Recorded data START
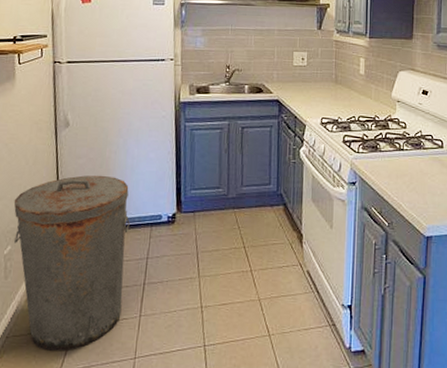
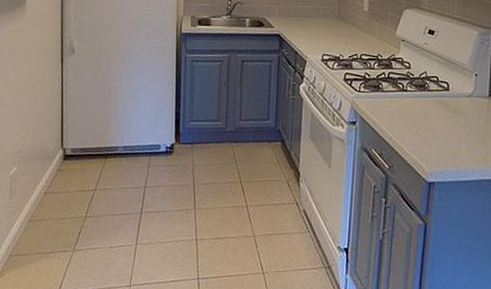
trash can: present [13,175,130,351] -> none [20,102,130,274]

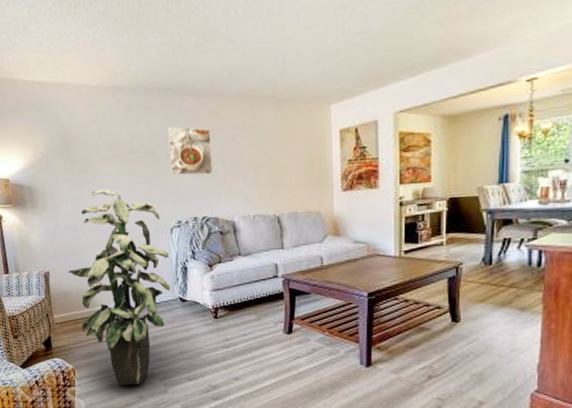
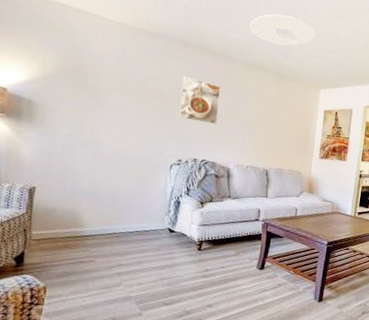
indoor plant: present [67,189,171,386] -> none [56,117,165,307]
ceiling light: none [231,23,314,64] -> present [249,14,315,46]

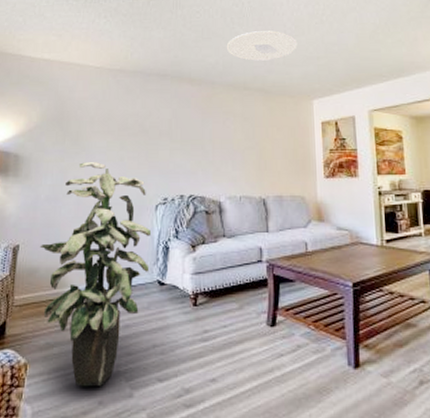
indoor plant: none [56,117,165,307] -> present [39,162,152,387]
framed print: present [179,75,221,125] -> none [161,107,203,155]

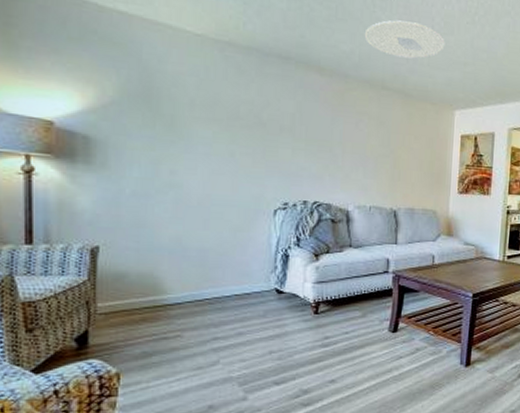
indoor plant: present [39,162,152,387] -> none [127,154,269,393]

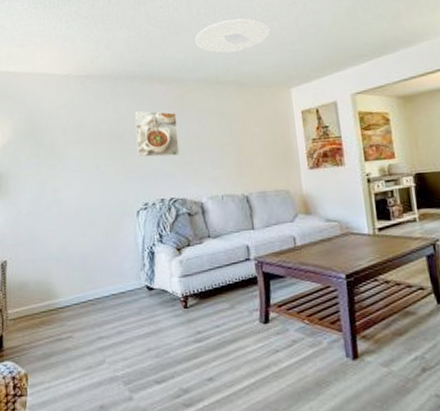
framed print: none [282,98,333,159] -> present [134,110,180,158]

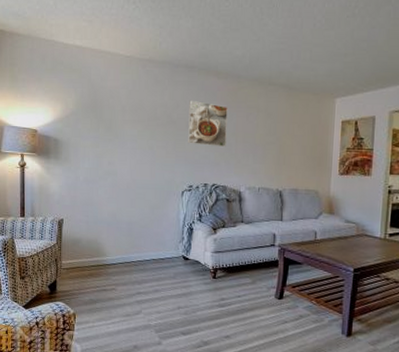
ceiling light: present [194,18,270,53] -> none [254,23,326,56]

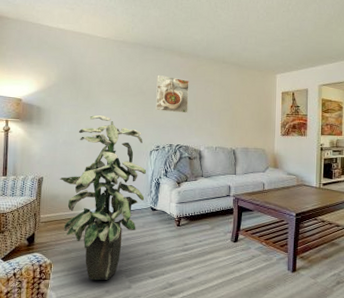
indoor plant: none [81,149,178,334] -> present [59,115,147,281]

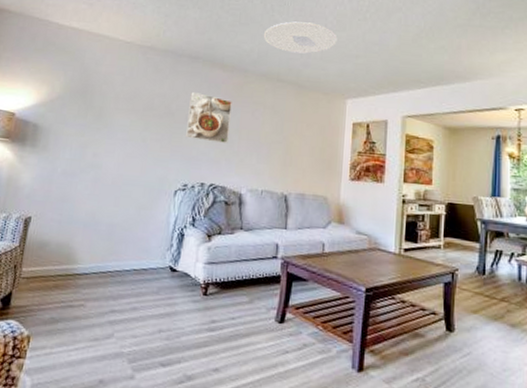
indoor plant: present [59,115,147,281] -> none [50,139,168,365]
ceiling light: none [210,15,268,40] -> present [263,21,338,54]

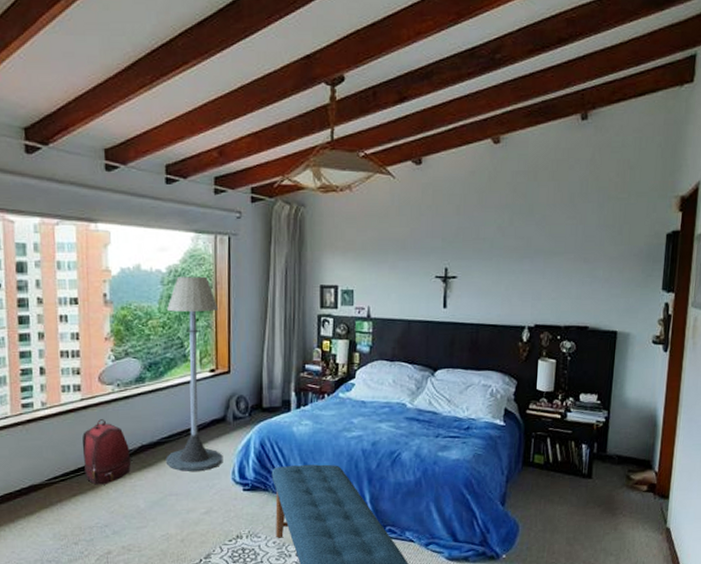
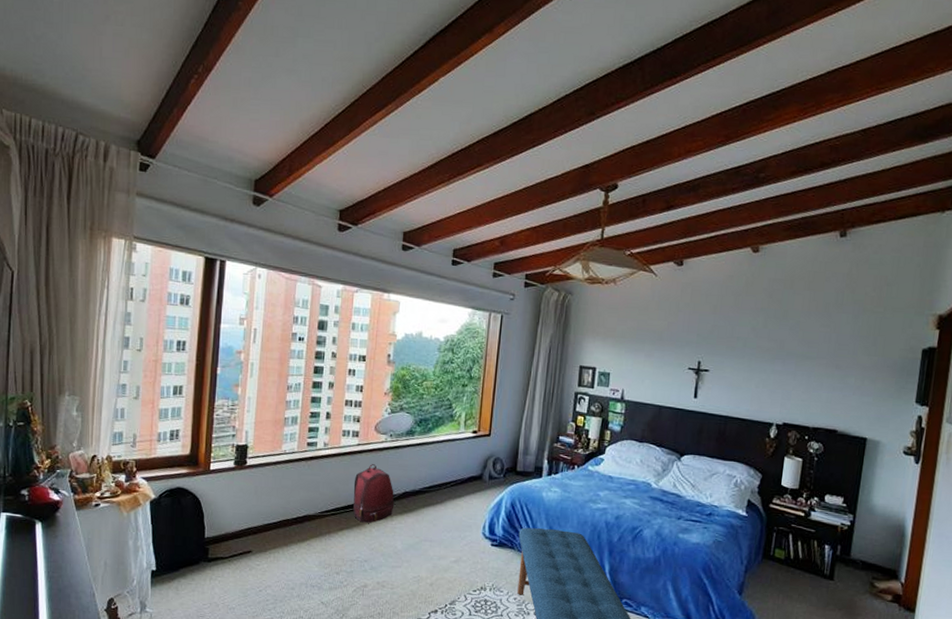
floor lamp: present [165,276,222,472] -> none [424,346,487,522]

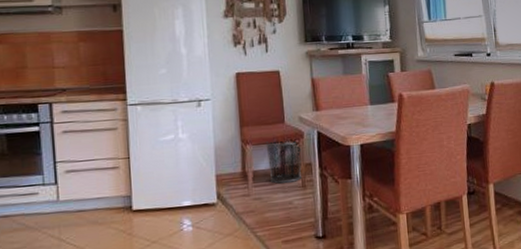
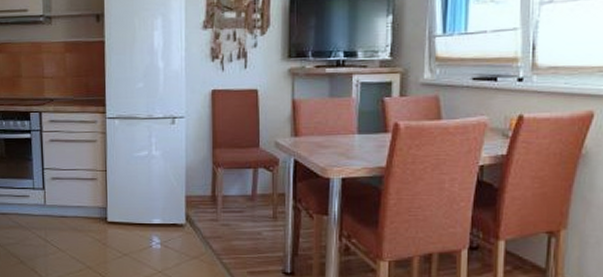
waste bin: present [265,141,302,184] -> none [237,166,275,212]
Recorded data END
-- Prompt --
Output every record verbatim, excluding any picture it contains.

-- Result --
trash can: present [13,175,130,351] -> none [20,102,130,274]

indoor plant: present [67,189,171,386] -> none [56,117,165,307]
ceiling light: none [231,23,314,64] -> present [249,14,315,46]

indoor plant: none [56,117,165,307] -> present [39,162,152,387]
framed print: present [179,75,221,125] -> none [161,107,203,155]

indoor plant: present [39,162,152,387] -> none [127,154,269,393]

framed print: none [282,98,333,159] -> present [134,110,180,158]

ceiling light: present [194,18,270,53] -> none [254,23,326,56]

indoor plant: none [81,149,178,334] -> present [59,115,147,281]

indoor plant: present [59,115,147,281] -> none [50,139,168,365]
ceiling light: none [210,15,268,40] -> present [263,21,338,54]

floor lamp: present [165,276,222,472] -> none [424,346,487,522]

waste bin: present [265,141,302,184] -> none [237,166,275,212]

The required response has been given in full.